Palais du Midi UN MARÉCAGE POLITIQUE par Gwenaël Breës

Bâti en 1874 sur des terrains humides entourant un bras de la Senne, le Palais du Midi doit sa naissance à l’urbanisation de ce morceau de la ville au moment où la Station des Bogards (sur l’actuelle place Rouppe) est déplacée à Saint-Gilles, de l’autre côté de la seconde enceinte de Bruxelles, pour devenir la Gare du Midi.

Sur cette parcelle d’un hectare, est bâti cet édifice néoclassique (qui comprend des références à la Grèce Antique) en deux parties égales, séparées par un passage couvert central.

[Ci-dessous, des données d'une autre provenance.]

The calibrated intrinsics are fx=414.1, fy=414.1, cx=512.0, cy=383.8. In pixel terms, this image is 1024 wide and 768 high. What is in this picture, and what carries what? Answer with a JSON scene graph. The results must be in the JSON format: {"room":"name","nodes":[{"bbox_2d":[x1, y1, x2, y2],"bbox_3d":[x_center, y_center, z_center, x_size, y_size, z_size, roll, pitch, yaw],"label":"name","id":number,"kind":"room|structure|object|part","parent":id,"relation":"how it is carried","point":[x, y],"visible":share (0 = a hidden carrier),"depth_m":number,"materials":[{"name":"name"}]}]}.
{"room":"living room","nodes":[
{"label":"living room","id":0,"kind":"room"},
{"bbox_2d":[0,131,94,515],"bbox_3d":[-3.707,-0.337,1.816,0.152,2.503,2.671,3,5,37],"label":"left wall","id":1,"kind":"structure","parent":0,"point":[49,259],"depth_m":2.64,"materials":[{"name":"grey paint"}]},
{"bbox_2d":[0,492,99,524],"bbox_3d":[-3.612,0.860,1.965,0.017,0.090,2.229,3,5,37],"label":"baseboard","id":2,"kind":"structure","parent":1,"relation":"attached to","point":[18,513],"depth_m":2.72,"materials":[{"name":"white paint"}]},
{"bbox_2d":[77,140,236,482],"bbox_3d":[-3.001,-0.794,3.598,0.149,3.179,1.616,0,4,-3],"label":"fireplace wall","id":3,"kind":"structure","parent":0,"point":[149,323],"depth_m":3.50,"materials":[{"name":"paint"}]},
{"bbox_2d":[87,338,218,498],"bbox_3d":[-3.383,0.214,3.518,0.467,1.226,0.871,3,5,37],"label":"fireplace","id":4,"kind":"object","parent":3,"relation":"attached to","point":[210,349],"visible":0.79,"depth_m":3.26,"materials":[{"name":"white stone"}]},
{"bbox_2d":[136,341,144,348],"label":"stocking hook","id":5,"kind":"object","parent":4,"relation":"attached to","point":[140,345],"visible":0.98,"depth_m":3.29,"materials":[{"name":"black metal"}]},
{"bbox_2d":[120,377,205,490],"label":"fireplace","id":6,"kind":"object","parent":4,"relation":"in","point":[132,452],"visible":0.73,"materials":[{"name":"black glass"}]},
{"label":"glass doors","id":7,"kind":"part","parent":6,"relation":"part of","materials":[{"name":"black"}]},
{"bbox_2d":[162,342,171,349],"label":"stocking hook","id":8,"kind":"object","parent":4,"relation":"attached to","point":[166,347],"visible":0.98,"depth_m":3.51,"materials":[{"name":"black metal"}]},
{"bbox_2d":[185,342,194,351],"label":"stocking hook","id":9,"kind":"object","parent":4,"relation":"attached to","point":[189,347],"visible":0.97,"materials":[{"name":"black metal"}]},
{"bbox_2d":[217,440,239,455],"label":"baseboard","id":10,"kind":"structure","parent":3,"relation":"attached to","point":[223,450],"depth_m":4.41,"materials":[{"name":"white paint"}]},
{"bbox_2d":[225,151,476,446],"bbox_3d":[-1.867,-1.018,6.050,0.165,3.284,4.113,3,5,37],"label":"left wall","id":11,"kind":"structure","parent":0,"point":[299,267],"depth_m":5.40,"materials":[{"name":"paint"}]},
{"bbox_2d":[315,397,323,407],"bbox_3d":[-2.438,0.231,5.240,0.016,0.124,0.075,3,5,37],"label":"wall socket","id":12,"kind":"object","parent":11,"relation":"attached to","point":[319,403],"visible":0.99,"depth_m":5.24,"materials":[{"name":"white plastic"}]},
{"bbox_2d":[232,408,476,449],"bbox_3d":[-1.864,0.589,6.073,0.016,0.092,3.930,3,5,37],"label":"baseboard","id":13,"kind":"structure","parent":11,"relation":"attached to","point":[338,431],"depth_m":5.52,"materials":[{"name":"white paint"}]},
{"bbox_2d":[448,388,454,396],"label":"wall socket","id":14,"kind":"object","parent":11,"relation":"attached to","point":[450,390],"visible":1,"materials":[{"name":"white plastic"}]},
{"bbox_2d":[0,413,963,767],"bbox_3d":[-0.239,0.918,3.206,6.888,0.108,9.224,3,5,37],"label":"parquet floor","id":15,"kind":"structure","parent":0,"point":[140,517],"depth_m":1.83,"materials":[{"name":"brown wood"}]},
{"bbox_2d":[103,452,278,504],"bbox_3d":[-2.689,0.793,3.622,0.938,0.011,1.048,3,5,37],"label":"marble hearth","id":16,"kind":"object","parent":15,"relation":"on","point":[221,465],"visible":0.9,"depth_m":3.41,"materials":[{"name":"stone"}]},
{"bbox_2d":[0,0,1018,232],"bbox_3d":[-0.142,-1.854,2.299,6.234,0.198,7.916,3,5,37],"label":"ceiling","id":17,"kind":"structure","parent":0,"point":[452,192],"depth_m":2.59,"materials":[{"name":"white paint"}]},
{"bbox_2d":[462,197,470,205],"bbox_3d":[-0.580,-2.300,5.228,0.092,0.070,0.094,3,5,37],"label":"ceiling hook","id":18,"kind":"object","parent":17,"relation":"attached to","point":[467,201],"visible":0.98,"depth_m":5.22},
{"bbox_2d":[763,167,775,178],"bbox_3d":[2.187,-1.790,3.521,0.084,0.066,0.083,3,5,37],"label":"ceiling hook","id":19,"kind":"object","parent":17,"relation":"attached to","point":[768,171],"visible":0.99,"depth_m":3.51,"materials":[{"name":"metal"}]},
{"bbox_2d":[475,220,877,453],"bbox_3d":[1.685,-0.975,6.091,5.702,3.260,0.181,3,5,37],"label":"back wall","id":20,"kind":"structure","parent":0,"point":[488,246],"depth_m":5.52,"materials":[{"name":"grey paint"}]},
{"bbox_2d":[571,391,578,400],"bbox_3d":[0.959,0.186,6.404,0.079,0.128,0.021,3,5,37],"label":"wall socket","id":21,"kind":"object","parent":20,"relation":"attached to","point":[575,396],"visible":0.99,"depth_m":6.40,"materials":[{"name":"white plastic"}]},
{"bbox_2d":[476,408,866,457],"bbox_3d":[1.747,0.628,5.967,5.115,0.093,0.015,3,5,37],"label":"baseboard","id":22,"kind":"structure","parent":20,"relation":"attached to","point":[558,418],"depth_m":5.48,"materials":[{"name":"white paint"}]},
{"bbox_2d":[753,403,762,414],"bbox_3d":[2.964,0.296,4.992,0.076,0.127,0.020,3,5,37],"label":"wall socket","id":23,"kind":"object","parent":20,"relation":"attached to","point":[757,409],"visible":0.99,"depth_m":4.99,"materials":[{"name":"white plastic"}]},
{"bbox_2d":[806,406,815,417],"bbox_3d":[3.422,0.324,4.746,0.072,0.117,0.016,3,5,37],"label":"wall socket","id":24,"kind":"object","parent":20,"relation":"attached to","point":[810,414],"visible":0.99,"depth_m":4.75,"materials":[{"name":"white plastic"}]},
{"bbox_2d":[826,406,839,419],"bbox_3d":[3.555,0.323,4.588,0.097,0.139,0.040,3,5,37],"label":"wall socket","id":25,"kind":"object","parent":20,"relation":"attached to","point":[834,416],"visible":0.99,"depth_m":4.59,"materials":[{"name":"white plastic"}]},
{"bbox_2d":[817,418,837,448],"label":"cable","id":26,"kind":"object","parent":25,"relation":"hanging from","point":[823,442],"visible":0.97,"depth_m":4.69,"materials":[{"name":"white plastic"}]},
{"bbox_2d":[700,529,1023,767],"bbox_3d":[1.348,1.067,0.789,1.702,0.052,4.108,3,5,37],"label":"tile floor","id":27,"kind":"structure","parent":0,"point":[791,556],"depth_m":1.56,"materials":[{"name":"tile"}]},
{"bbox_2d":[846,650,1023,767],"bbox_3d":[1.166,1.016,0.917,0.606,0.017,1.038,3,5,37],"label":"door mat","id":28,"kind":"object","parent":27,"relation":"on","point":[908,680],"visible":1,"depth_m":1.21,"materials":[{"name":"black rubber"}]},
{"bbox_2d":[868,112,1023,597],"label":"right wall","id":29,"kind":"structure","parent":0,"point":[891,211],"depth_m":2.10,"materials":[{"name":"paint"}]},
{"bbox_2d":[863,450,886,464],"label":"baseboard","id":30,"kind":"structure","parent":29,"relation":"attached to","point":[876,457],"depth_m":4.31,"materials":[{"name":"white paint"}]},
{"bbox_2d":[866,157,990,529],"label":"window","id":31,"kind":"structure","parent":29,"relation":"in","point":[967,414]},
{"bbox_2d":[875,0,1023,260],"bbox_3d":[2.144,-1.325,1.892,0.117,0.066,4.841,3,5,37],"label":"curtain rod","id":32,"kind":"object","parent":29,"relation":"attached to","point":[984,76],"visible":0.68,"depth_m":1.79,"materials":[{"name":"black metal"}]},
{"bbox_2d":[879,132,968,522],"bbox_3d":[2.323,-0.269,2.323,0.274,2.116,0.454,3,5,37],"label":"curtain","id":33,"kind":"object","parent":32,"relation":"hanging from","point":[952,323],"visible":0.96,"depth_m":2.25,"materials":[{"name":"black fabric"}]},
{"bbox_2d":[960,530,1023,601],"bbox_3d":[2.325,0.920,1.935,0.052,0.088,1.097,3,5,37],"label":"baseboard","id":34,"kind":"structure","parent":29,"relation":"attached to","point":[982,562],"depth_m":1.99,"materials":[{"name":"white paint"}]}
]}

D’abord appelé Bazar du Midi puis Cité Rollin, il est initialement voué à accueillir des foires commerciales, des expositions internationales et un grand marché couvert… à l’image du Marché du Temple à Paris dont il est inspiré, ou des Halles Centrales construites à la même époque sur un autre morceau asséché de la Senne à deux pas de la Bourse.
Des écoles et des administrations viendront plus tard s’y installer, et dans les années 1950 des activités sportives y seront accueillies régulièrement jusqu’à devenir la principale raison d’être du Palais du Midi tel que nous le connaissons aujourd’hui. Le prochain numéro d’Amour & Sagesse, qui sort samedi prochain pendant La Nuit de l’Amour / Lancement de Saison aux Halles de Schaerbeek, comprend un article qui retrace l’histoire de ce bâtiment hors du commun.

Photo : Inter-Environnement Bruxelles

Mais ce lundi 25 septembre, une ordonnance spéciale est inscrite à l’ordre du jour de la commission du Développement Territorial du Parlement bruxellois.
Vendredi 29 septembre, elle sera votée en plénière. Son but ? Créer une procédure raccourcie de demande de permis de bâtir permettant de démolir l’intérieur du Palais du Midi. Oui, vous avez bien lu : à Bruxelles, en 2023, un gouvernement dit progressiste met en place une “procédure exceptionnelle” pour démolir un bâtiment emblématique, sans considération ni pour sa valeur patrimoniale matérielle et immatérielle, ni pour tout le quartier déjà malmené dont il constitue un poumon.
Selon la majorité régionale (PS, Groen, Ecolo, DéFI, OpenVLD, Vooruit), cette précipitation à vouloir renouer “exceptionnellement” avec l’urbanisme destructeur des années 1960 s’impose afin de “rattraper” la monumentale faute qui a consisté, en 2019, à précipiter la délivrance du permis d’urbanisme visant la construction d’une station de métro sous le Palais du Midi. En effet, le béton n’a pas pris aussi facilement que prévu : nos ingénieurs et élus avaient sous-estimé la nature marécageuse du sol à l’endroit où coulait la rivière… ce que la réalisation d’études plus poussées, ou la simple prise en compte de la géologie, ou encore l’écoute des avertissements faits à l’époque, leur aurait pourtant permis de réaliser.

Aujourd’hui, le débat devrait porter sur la responsabilité politique de cet échec et des sommes colossales versées à des entrepreneurs privés pour réaliser un chantier inutile. Le débat devrait porter sur toute alternative permettant d’éviter la démolition du Palais du Midi, et il en existe.
Le débat devrait porter sur l’intérêt de poursuivre ce chantier, alors que toute la partie nord de cette future ligne de métro semble condamnée tant elle apparaît de plus en plus impayable avant même le premier coup de pioche.
Mais non, le débat va porter… sur une procédure accélérée de permis de démolir.
Et nous verrons qui, parmi les parlementaires bruxellois, va lier son nom à l’histoire, ici renouvelée, de la bruxellisation.